سَوَۤاءٌ 2 kelimesiyle işaret yapılmıştır.
Sonra, fevkaniyeti ifade eden عَلَيْهِمْ 3 'deki عَلَى onların yüzleri yere yapışmış gibi, başlarını kaldırıp âmirlerinin sözünü dinleyemediklerine işarettir.
Ve keza mânâya bir zarar ve bir halel iras etmeyen ve terkine tercih edilen عَلَيْهِمْ 'in zikri, Hazret-i Muhammed aleyhissalâtü vesselâma nazaran, inzarın, adem-i inzar gibi olmadığına işarettir. Zira inzarda ecr ü sevap vardır.
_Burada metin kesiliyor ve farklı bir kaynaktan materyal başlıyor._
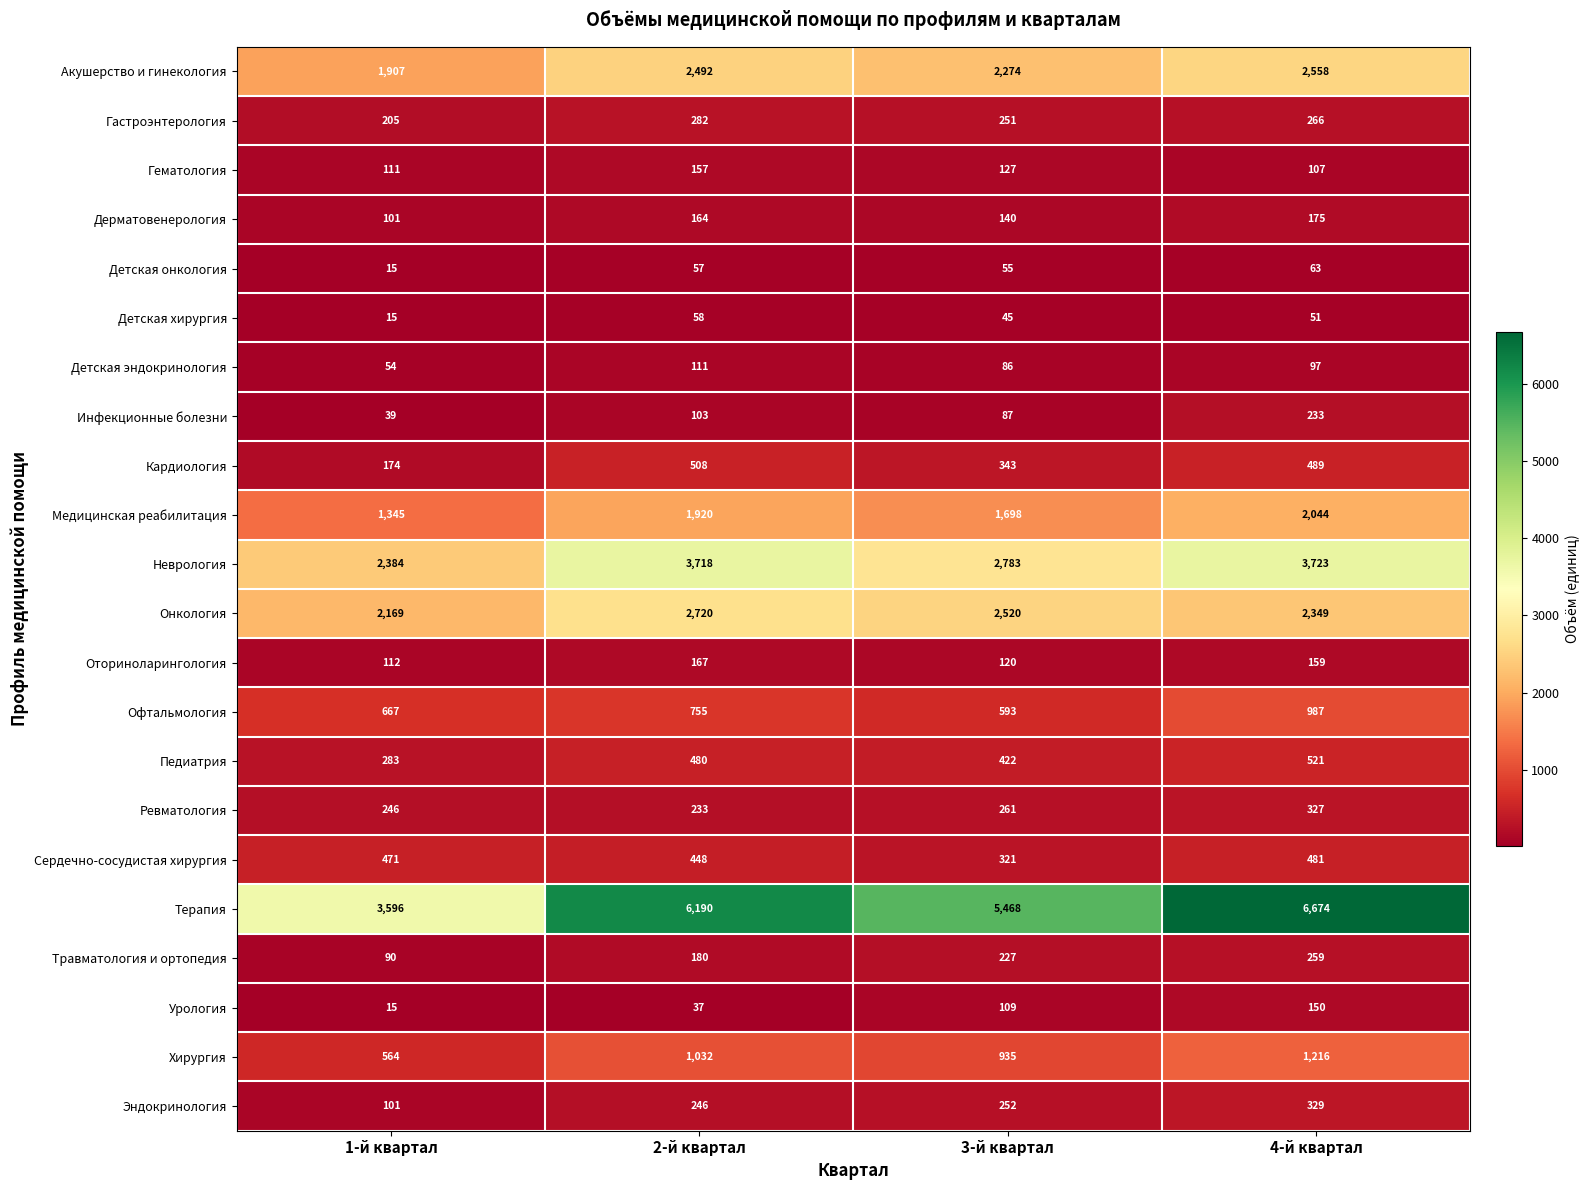

At which category is the sum across all series the highest?

4-й квартал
ءَاَنْذَرْتَهُمْ اَمْ لَمْ تُنْذِرْهُمْ 4 cümlesindeki hemze ile اَمْ müsavatı ifade ettiğinden سَوَۤاءٌ kelimesine tekittir. Yahut سَوَۤاءٌ kelimesinden müsavatın bir mânâsı, hemze ile اَمْ 'den ikinci mânâsı irade edilir. Çünkü, müsavatın medarı ya adem-i faidedir veya mûcibin adem-i vücududur.
S - İstifham şekliyle müsavatı ifade etmekte ne mânâ vardır?
C - Yapmış olduğu fiilinde bir faidesi olmayan muhatabın fiilinin faidesiz
olduğuna lâtif ve mukniâne bir vecihle ikaz edilmesi ancak istifham ile olur ki, muhatap, fiilini düşündükten sonra, kötü neticesini nazara alarak kalbi mutmain olsun.
S - سَوَۤاءٌ 1 kelimesi inzar ve adem-i inzardan mecaz ise, aralarındaki alâka nedir?